═════ Dataset records ═════

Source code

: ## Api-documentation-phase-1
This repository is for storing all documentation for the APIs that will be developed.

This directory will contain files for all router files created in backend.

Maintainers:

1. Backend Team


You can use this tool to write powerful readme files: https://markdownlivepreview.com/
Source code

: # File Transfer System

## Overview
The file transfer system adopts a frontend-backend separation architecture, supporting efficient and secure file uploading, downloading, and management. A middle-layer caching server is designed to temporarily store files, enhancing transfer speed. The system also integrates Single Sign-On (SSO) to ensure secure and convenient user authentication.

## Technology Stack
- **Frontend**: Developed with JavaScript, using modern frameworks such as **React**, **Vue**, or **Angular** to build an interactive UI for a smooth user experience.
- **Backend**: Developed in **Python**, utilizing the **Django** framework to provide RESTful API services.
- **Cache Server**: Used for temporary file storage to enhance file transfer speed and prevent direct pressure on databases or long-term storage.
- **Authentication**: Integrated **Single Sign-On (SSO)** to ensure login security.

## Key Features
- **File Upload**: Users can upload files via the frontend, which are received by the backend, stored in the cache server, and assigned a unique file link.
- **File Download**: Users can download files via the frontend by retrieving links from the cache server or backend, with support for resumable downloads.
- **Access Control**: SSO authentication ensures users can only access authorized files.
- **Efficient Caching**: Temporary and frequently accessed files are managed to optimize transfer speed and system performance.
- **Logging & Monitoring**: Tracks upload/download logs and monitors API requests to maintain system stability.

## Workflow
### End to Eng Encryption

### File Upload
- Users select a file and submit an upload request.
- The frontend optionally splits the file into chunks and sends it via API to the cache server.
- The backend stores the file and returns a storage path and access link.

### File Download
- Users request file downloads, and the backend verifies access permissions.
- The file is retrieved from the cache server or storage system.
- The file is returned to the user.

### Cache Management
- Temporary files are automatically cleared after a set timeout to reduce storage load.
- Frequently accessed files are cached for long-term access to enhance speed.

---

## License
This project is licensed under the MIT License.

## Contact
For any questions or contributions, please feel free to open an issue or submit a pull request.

═════

__What to work on__: Please show each line in the entries above that contains the word "from".

__Task output__:
- **File Download**: Users can download files via the frontend by retrieving links from the cache server or backend, with support for resumable downloads.
- The file is retrieved from the cache server or storage system.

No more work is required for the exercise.